Being able to have input right from the start means she can make suggestions on landscape and forms and how the building connects into the landscape.
“The package I offer is the bringing together of a specific site, and people’s hopes and dreams.” Queenstown’s alpine scenery and fascinating geology often provide her inspiration, as do the various landforms, changing seasons, ever-changing colours and light in the mountains and lakes. She uses a palette of materials carefully selected so they to relate to the building form, in a style that “often tends towards modern with clean lines.”
Farrell plans for mud rooms, wet rooms and airlock entries if clients are planning on spending winters in their homes.
She often prefers low maintenance claddings, such as ColorsteelTM or Vulcan Cladding – a premium weatherboard timber, created from Abodo’s thermally modified New Zealand plantation timber, being mindful of time and cost for her clients.
She designed a beautiful home at Jacks Point using the Vulcan Cladding which is coated in a protector oil.
The straw-coloured finish sits well with the surrounding tussock landscape and complies with the strict covenants at Jack’s Point which required a natural palette of materials.
Lately most of her projects have been residential builds and high-end luxury rentals, like a stunning holiday house she calls “Tilt Shift,” with fantastic 180 degree lake views in Queenstown.

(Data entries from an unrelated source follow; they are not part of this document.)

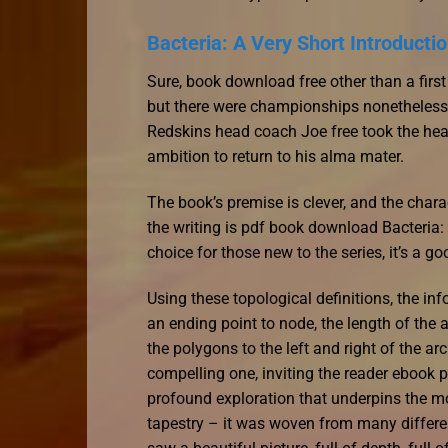
Bacteria: A Very Short Introductio
Sure, book download free other than a firs
but there were championships nonetheless
Redskins head coach Joe free took the hea
ambition to return to his alma mater.
The book’s premise is clever, and the charac
the writing is pdf book download Bacteria: 
choice for those new to the series, it’s a g
Using these topological definitions, the in
an ending point to node, the length of the
the polygons to the left and right of the ar
compelling one, inviting the reader ebook 
profound exploration that underpins the mo
tapestry – it was woven from many differen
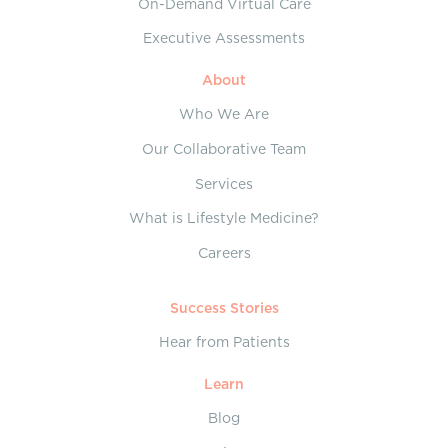
On-Demand Virtual Care
Executive Assessments
About
Who We Are
Our Collaborative Team
Services
What is Lifestyle Medicine?
Careers
Success Stories
Hear from Patients
Learn
Blog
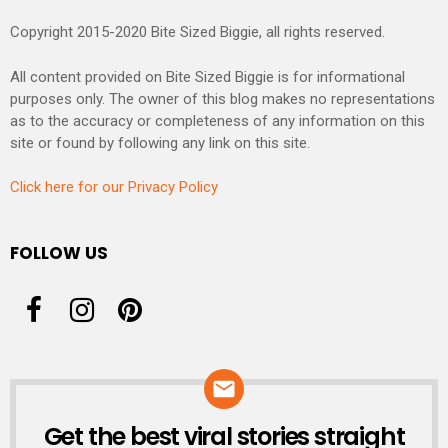
Copyright 2015-2020 Bite Sized Biggie, all rights reserved.
All content provided on Bite Sized Biggie is for informational
purposes only. The owner of this blog makes no representations
as to the accuracy or completeness of any information on this
site or found by following any link on this site.
Click here for our Privacy Policy
FOLLOW US
Get the best viral stories straight
NEWSLETTER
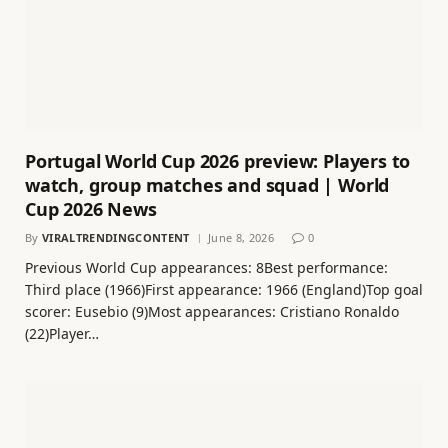
Portugal World Cup 2026 preview: Players to
watch, group matches and squad | World
Cup 2026 News
By
VIRALTRENDINGCONTENT
June 8, 2026
0
Previous World Cup appearances: 8Best performance:
Third place (1966)First appearance: 1966 (England)Top goal
scorer: Eusebio (9)Most appearances: Cristiano Ronaldo
(22)Player…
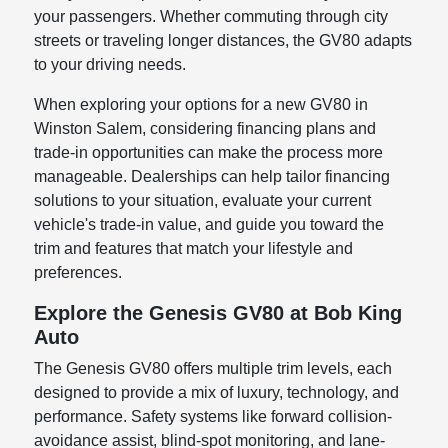
your passengers. Whether commuting through city
streets or traveling longer distances, the GV80 adapts
to your driving needs.
When exploring your options for a new GV80 in
Winston Salem, considering financing plans and
trade-in opportunities can make the process more
manageable. Dealerships can help tailor financing
solutions to your situation, evaluate your current
vehicle's trade-in value, and guide you toward the
trim and features that match your lifestyle and
preferences.
Explore the Genesis GV80 at Bob King
Auto
The Genesis GV80 offers multiple trim levels, each
designed to provide a mix of luxury, technology, and
performance. Safety systems like forward collision-
avoidance assist, blind-spot monitoring, and lane-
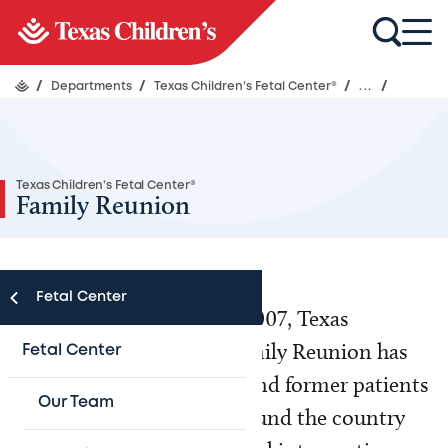
/
Departments
/
Texas Children’s Fetal Center®
/
...
/
Texas Children’s Fetal Center®
Family Reunion
Fetal Center
Since the first reunion in 2007, Texas
Children’s Fetal Center Family Reunion has
Fetal Center
brought together current and former patients
Our Team
and their families from around the country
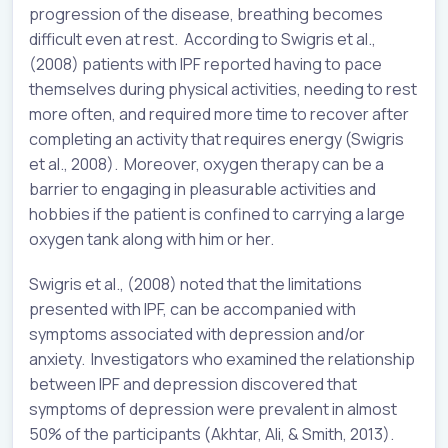
progression of the disease, breathing becomes
difficult even at rest. According to Swigris et al.,
(2008) patients with IPF reported having to pace
themselves during physical activities, needing to rest
more often, and required more time to recover after
completing an activity that requires energy (Swigris
et al., 2008). Moreover, oxygen therapy can be a
barrier to engaging in pleasurable activities and
hobbies if the patient is confined to carrying a large
oxygen tank along with him or her.
Swigris et al., (2008) noted that the limitations
presented with IPF, can be accompanied with
symptoms associated with depression and/or
anxiety. Investigators who examined the relationship
between IPF and depression discovered that
symptoms of depression were prevalent in almost
50% of the participants (Akhtar, Ali, & Smith, 2013).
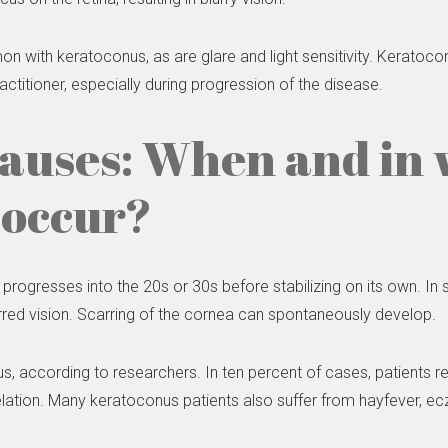
ith keratoconus, as are glare and light sensitivity. Keratoconu
actitioner, especially during progression of the disease.
causes: When and in
 occur?
 progresses into the 20s or 30s before stabilizing on its own. In
rred vision. Scarring of the cornea can spontaneously develop.
s, according to researchers. In ten percent of cases, patients
lation. Many keratoconus patients also suffer from hayfever, 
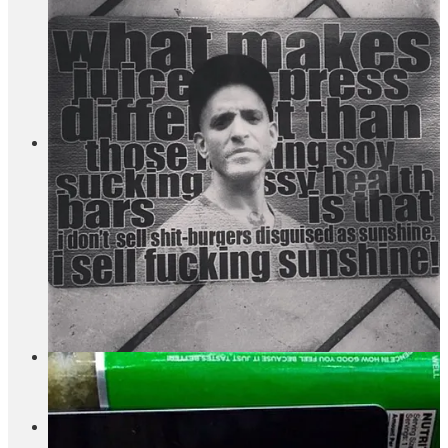
down. Which is a shame because of the opportunity Erewhon
has created with their viral smoothies. Last week,
Grub
Street’s Tammie Teclemariam went on an adventure
to find
New York’s best smoothies, so the shift is being clocked by
larger media. I reached out to the Equinox and Juice Press
teams, and I’ll let you know what they say when they get
back to me.
Delilah, a restaurant with locations in Miami, LA, and
Las Vegas, is opening in Chelsea.
The restaurant/club is
known for having a no-photo policy and appears in at least
three Drake songs. Delilah signed a more than 10-year,
10,000-square-foot lease for a two-floor space at the newly
finished 50 Ninth Avenue (nice site). Delilah is part of
h.
wood group
which was founded by John Terzian and Brian
Toll in 2008, and some of their other restaurants (many of
which have been mentioned in Drake songs…) include
Bootsy Bellows and The Nice Guy. This is their first New
York property.
rhode is doubling down on product development.
They’re
hiring an in-house chemist. This
rhode vs. Glossier thread
made me laugh.
I enjoyed Diego Segura’s most recent letter about the state
of his design firm which he has named Family Office.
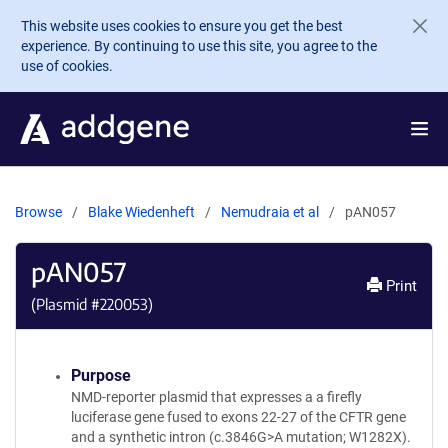
Skip to main content
This website uses cookies to ensure you get the best
experience. By continuing to use this site, you agree to the
use of cookies.
Browse
Blake Wiedenheft
Nemudraia et al
pAN057
pAN057
Print
(Plasmid #
220053
)
Purpose
NMD-reporter plasmid that expresses a a firefly
luciferase gene fused to exons 22-27 of the CFTR gene
and a synthetic intron (c.3846G>A mutation; W1282X).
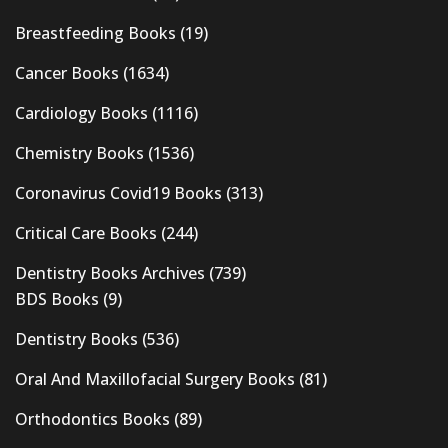
Breastfeeding Books
(19)
Cancer Books
(1634)
Cardiology Books
(1116)
Chemistry Books
(1536)
Coronavirus Covid19 Books
(313)
Critical Care Books
(244)
Dentistry Books Archives
(739)
BDS Books
(9)
Dentistry Books
(536)
Oral And Maxillofacial Surgery Books
(81)
Orthodontics Books
(89)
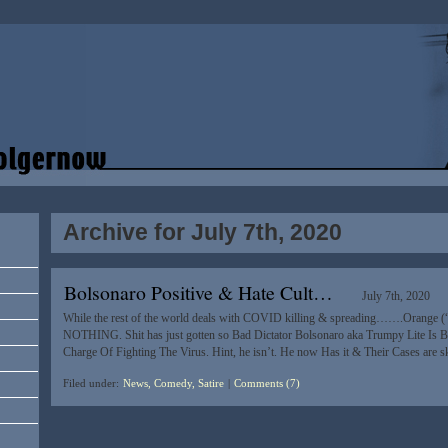
Archive for July 7th, 2020
Bolsonaro Positive & Hate Cult…
July 7th, 2020
While the rest of the world deals with COVID killing & spreading…….Orange (“
NOTHING. Shit has just gotten so Bad Dictator Bolsonaro aka Trumpy Lite Is B
Charge Of Fighting The Virus. Hint, he isn’t. He now Has it & Their Cases are 
Filed under:
News, Comedy, Satire
|
Comments (7)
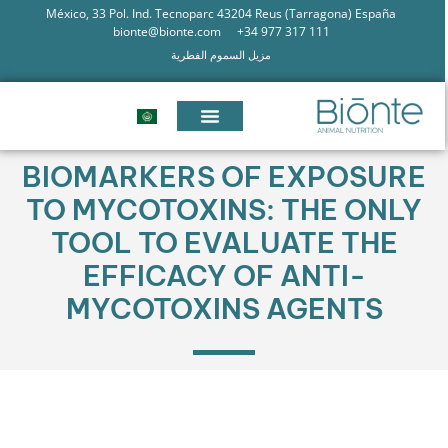
México, 33 Pol. Ind. Tecnoparc 43204 Reus (Tarragona) España
bionte@bionte.com
+34 977 317 111
مزيل السموم الفطرية
BIOMARKERS OF EXPOSURE
TO MYCOTOXINS: THE ONLY
TOOL TO EVALUATE THE
EFFICACY OF ANTI-
MYCOTOXINS AGENTS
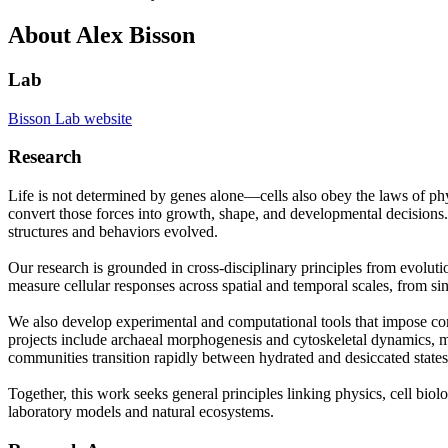
About Alex Bisson
Lab
Bisson Lab website
Research
Life is not determined by genes alone—cells also obey the laws of phy
convert those forces into growth, shape, and developmental decisions. 
structures and behaviors evolved.
Our research is grounded in cross-disciplinary principles from evolu
measure cellular responses across spatial and temporal scales, from s
We also develop experimental and computational tools that impose co
projects include archaeal morphogenesis and cytoskeletal dynamics, mu
communities transition rapidly between hydrated and desiccated states w
Together, this work seeks general principles linking physics, cell bi
laboratory models and natural ecosystems.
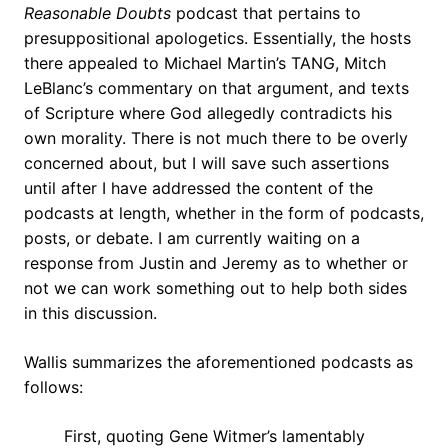
Reasonable Doubts
podcast that pertains to
presuppositional apologetics. Essentially, the hosts
there appealed to Michael Martin’s TANG, Mitch
LeBlanc’s commentary on that argument, and texts
of Scripture where God allegedly contradicts his
own morality. There is not much there to be overly
concerned about, but I will save such assertions
until after I have addressed the content of the
podcasts at length, whether in the form of podcasts,
posts, or debate. I am currently waiting on a
response from Justin and Jeremy as to whether or
not we can work something out to help both sides
in this discussion.
Wallis summarizes the aforementioned podcasts as
follows:
First, quoting Gene Witmer’s lamentably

Design with wow factor in Wakatipu

Design with wow factor in Wakatipu

“The site is steep, like many we deal with, and the design methodology explored the shift and tilt of the rock strata seen on site. Tilting and shifting materials and forms to create an abstraction, as a tilt shift photographic lens would do.”
Meanwhile in the “Reflections” holiday home, Farrell worked with a flat site with the 360 degree mountain views reflected in the landscape ponds.
“The concept was to create individual pods that give separation within the house. Each pod has been carefully placed for privacy, to get views of the main ponds, and for North sun. They are connected by a gallery, displaying some of the owner-artist’s paintings.”
Queenstown is booming, with builders often booked up to a year in advance, so anyone wanting to build needs to plan well ahead, says Farrell. Whilst some people may balk at the fee charged by an architect, Farrell says the investment is cost-saving in the long run.
“I’ve literally saved the value of my fee for clients in the build cost through careful management.”
It’s most important that her clients think of their home as a personal project, she says. “The successful projects are the ones where we don’t worry about resale value.”
“I want people to understand that we can do something that is really special for them. It’s where you live and how you live, and making it comfortable for you when you come home from work – rather than making an extra bathroom.”
“If you come to re-sell, other people will see the value in what you’ve done to make it special.”